De lucida actuación clínica en el entonces fortín de la bahía Blanca, llevaba Sudnik dos generadores de electricidad. Experimentando en liebres patagónicas pudo establecer qué potencia podía emplearse sin daño en el cerebro vivo, y brindó esa información en Buenos Aires en los cursos de su cátedra paralela a la Universidad, sostenida por el Círculo Médico. Esos cursos, de primer nivel internacional, fueron durante varios años fermento y levadura de la neurobiología y psicofísica en la Argentina.
Esta información se hallaba en 1883 en poder del joven doctor Alberto Alberti, quien atendía en San Nicolás a una paciente criolla que estaba afectada por una osteítis luética, que le venía desintegrando progresivamente la calota craneal, dejando al descubierto su cerebro.
Alberti logró mantenerla viva y desde el 15 de septiembre de 1883 y tal vez hasta junio de 1884, arriesgando sanciones profesionales y penales, investigó y construyó un mapa de numerosas localizaciones cerebrales de funciones motrices y sensitivas. Debido a las características técnicas de la corriente empleada, su amiga y paciente no murió.

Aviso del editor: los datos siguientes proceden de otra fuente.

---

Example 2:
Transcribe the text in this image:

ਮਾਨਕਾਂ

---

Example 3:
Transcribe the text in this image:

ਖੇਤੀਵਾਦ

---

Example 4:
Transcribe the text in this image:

Y durante ocho largos meses, cada vez con más confianza, Alberti siguió mapeando, en la geografía sanguinolenta de la bóveda del alma, las localizaciones de la función cerebral en todas las ocasiones posibles: despierta, dormida, bajo barbitúricos, durante la ejecución de acciones concretas, en la producción eléctrica de movimientos (es decir, la causada por el electrodo y no por la voluntad de la paciente), en la generación eléctrica de sensaciones, en el estornudo, en la tos, en el acto de contar, de hablar, de imaginar, de gritar, hasta en los esfuerzos del vientre. Alberto Alberti en ese momento tenía veintisiete años.
La traición
Después, el drama. Hacia abril o mayo del siguiente año (1884), Alberti terminó los experimentos. Sus resultados hubieran debido permitir que unos trescientos millones de pacientes neurológicos en todo el mundo pudieran beneficiarse con un método infalible de diagnóstico, un método para utilizarse desde la primera observación preliminar: el conocimiento de la localización anátomo-funcional de sus problemas.

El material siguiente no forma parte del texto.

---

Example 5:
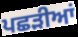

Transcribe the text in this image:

ਪਛੜੀਆਂ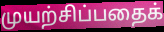
முயற்சிப்பதைக்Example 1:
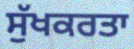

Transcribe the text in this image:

ਸੁੱਖਕਰਤਾ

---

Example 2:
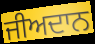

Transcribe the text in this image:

ਜੀਅਦਾਨ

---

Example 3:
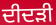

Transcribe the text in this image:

ਦੀਦੜੀ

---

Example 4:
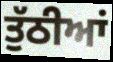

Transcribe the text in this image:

ਤੁੱਠੀਆਂ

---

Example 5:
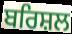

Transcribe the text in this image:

ਬਰਿਸ਼ਲ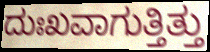
ದುಃಖವಾಗುತ್ತಿತ್ತು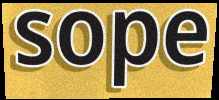
sope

Pero su excepcional trabajo, pese a obtener premios, no logró la difusión que merecía. Fue ocultado, y luego parcialmente plagiado por un falso colega cuyo nombre ni siquiera merece ser recordado.

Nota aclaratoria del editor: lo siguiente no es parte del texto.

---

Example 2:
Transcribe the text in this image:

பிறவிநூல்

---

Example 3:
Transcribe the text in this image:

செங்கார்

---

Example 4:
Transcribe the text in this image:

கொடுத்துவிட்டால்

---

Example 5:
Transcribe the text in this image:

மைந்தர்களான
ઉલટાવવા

Su trabajo fue silenciado y ocultado por mas de un siglo, mientras adelantos independientes en Estados Unidos y Europa desde 1909, año en que Harvey Cushing logró el primer nuevo mapa - si bien restringido a la corteza somato-sensoria - permitieron rehacer sus conocimientos y establecer sobre firme base científica esa especialidad médica.
Espiritualmente reseco y amargado, el Dr. Alberto Alberti (condenado a una carrera profesional mediocre) falleció en 1913.
En su recuerdo, va esta historia y homenaje.